__Exercise__
Give back the whole listing exactly as written, leaving out each picture.

[[ The data open ]]

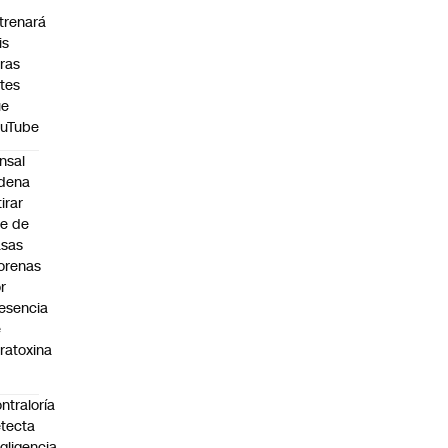
trenará
is
ras
tes
ue
ouTube
nsal
dena
tirar
te de
asas
orenas
r
esencia
e
ratoxina
ntraloría
tecta
gligencia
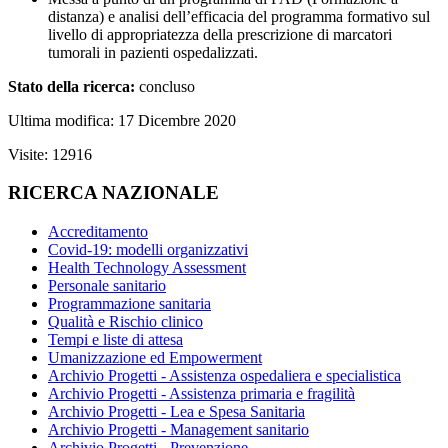
distanza) e analisi dell’efficacia del programma formativo sul
livello di appropriatezza della prescrizione di marcatori
tumorali in pazienti ospedalizzati.
Stato della ricerca:
concluso
Ultima modifica: 17 Dicembre 2020
Visite: 12916
RICERCA NAZIONALE
Accreditamento
Covid-19: modelli organizzativi
Health Technology Assessment
Personale sanitario
Programmazione sanitaria
Qualità e Rischio clinico
Tempi e liste di attesa
Umanizzazione ed Empowerment
Archivio Progetti - Assistenza ospedaliera e specialistica
Archivio Progetti - Assistenza primaria e fragilità
Archivio Progetti - Lea e Spesa Sanitaria
Archivio Progetti - Management sanitario
Archivio Progetti - Prevenzione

[[ The data closed ]]

__Answer section__
trenará
is
ras
tes
ue
ouTube
nsal
dena
tirar
te de
asas
orenas
r
esencia
e
ratoxina
ntraloría
tecta
gligencia
distanza) e analisi dell’efficacia del programma formativo sul
livello di appropriatezza della prescrizione di marcatori
tumorali in pazienti ospedalizzati.
Stato della ricerca:
concluso
Ultima modifica: 17 Dicembre 2020
Visite: 12916
RICERCA NAZIONALE
Accreditamento
Covid-19: modelli organizzativi
Health Technology Assessment
Personale sanitario
Programmazione sanitaria
Qualità e Rischio clinico
Tempi e liste di attesa
Umanizzazione ed Empowerment
Archivio Progetti - Assistenza ospedaliera e specialistica
Archivio Progetti - Assistenza primaria e fragilità
Archivio Progetti - Lea e Spesa Sanitaria
Archivio Progetti - Management sanitario
Archivio Progetti - Prevenzione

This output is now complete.